Jason W. Moore’un blogunda yayımlanan yazıyı, Kolektif Kitap desteğiyle Öznur Karakaş çevirdi.


[1] Kapitalosen çizelgesi (Moore 2016b). İfade Andreas Malm’dan gelir. Kapitalizmi iktidar, sermaye ve doğa sistemi olarak ele alma amacıyla Kapitalosen kavramının kullanılması büyük ölçüde Haraway’de de görülmektedir (2016). Haraway ve ben, 2013 yılında birbirimizi bulmadan önce ayrı ayrı bu kavram üzerine deneylere başlamıştık.

[2] Gerçek soyutlamalar, “somut bütünselliği ideal olarak önceleyen zihinsel kategoriler değil gerçek anlamıyla [sosyo-ekonomik] bütüne kapılmış olan gerçek soyutlamalardır (Toscano 2008, 274-75).

[3] Sovyet projesini temelde bir kopuş olarak okumak benim için zor. 1930’ların o muazzam endüstrileşme itkisi –çok büyük ölçüde– sabit sermaye ithalatına  dayanıyordu; 1931 yılına kadar bu ithalat Sovyetlerin tamamındaki ithalat rakamlarının %90’ına ulaşmıştı. Sovyetler sağlam para elde etmek için öylesine çaresizdi ki “devlet, altından, petrole, kürkten Hermitage Müzesi’nin resimlerine ne varsa ihraç etmeye hazırdı” (Kagarlitsky 2007, 272-73).

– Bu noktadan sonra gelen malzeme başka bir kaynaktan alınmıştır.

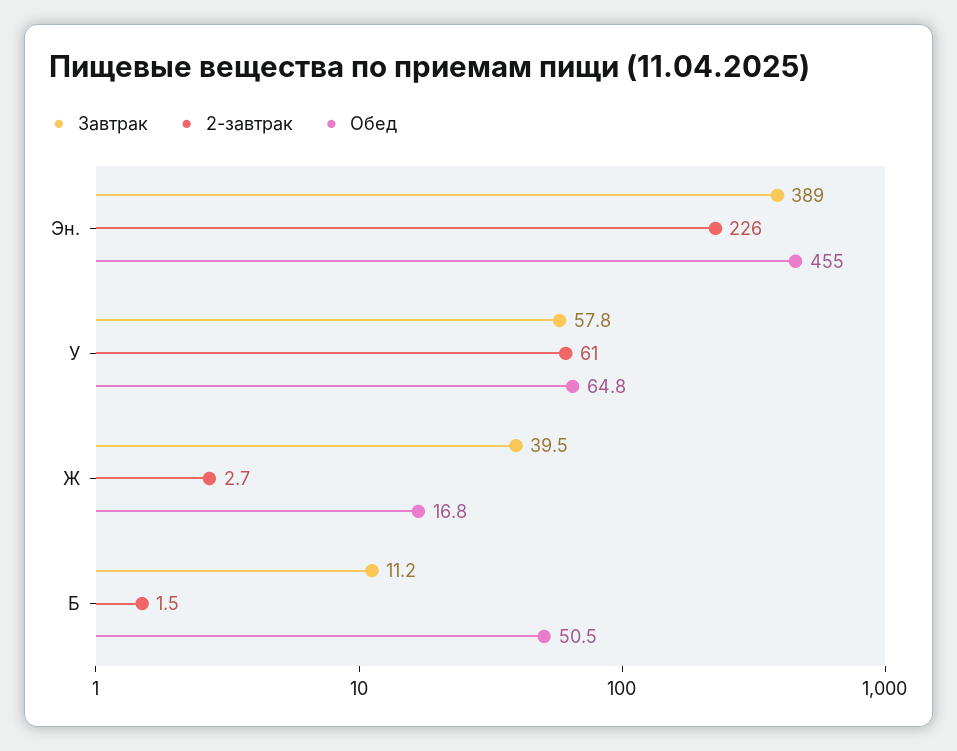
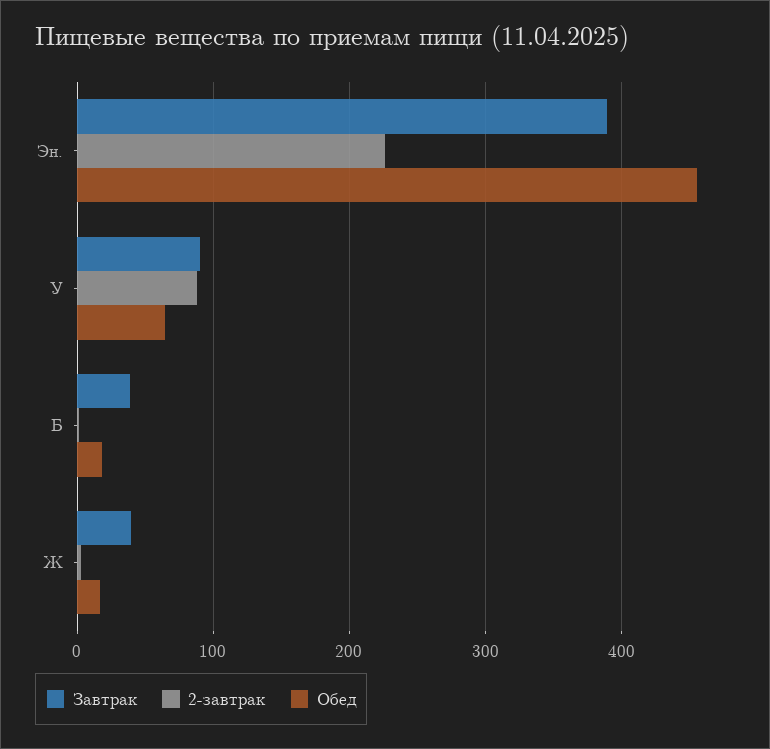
Завтрак, У: 57.8 -> 90
2-завтрак, У: 61 -> 90
Завтрак, Б: 11.2 -> 40
Обед, Б: 50.5 -> 20

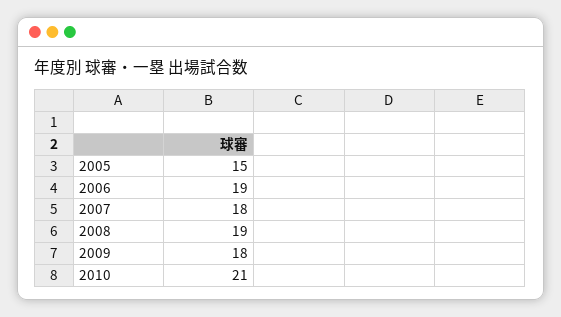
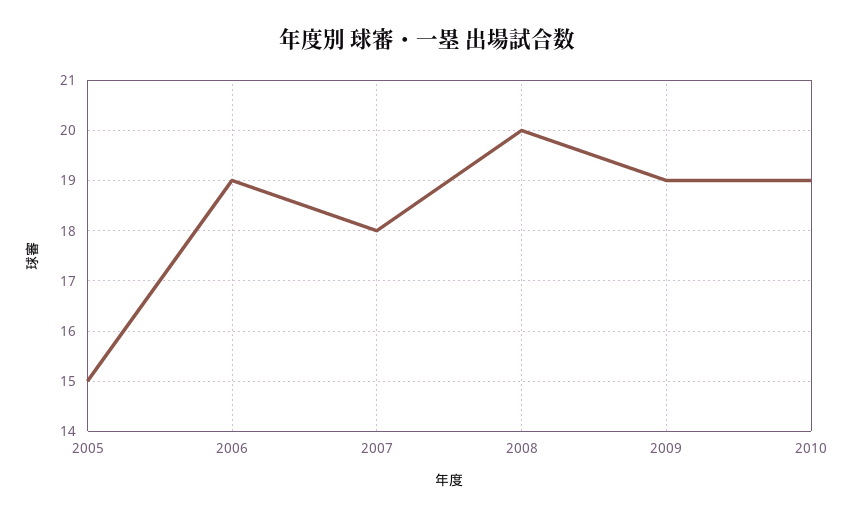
2008: 19 -> 20
2009: 18 -> 19
2010: 21 -> 19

Sovyet projesi diğer üretim biçimlerine benziyorsa, bunun nedeni elbette devletin doğrudan artı değer çıkardığı bağımlı -sosyalist değil- üretim biçimi yüzündendir. Sovyetler 1945 sonrasında da içe dönmedi. Sovyetlerin Avrupa Ekonomik İşbirliği Teşkilatı’na mensup ülkelerle (sabit dolar üzerinden) ticareti, 1950 ila 1970’de yılda %8.9 artış gösterdi ve sonraki asır yılda %17.9’a kadar çıktı ( Gaidar 2007, 14 üzerinden hesaplanmıştır) – bu trende keskin bir biçimde kötüleşen ticari şartlar ve Sovyetlerin yönetimi altındaki bölgede artan borç eşlik etti (Kagarlitsky 2007). 1980’lerde yaşanan borç krizinin, 1981 yılında Meksika değil Polonya’da infilak ettiğini anımsamaya gerek var mı (Green 1983)?

[4] Malm (2016) bunu böyle kullanmış olsa da.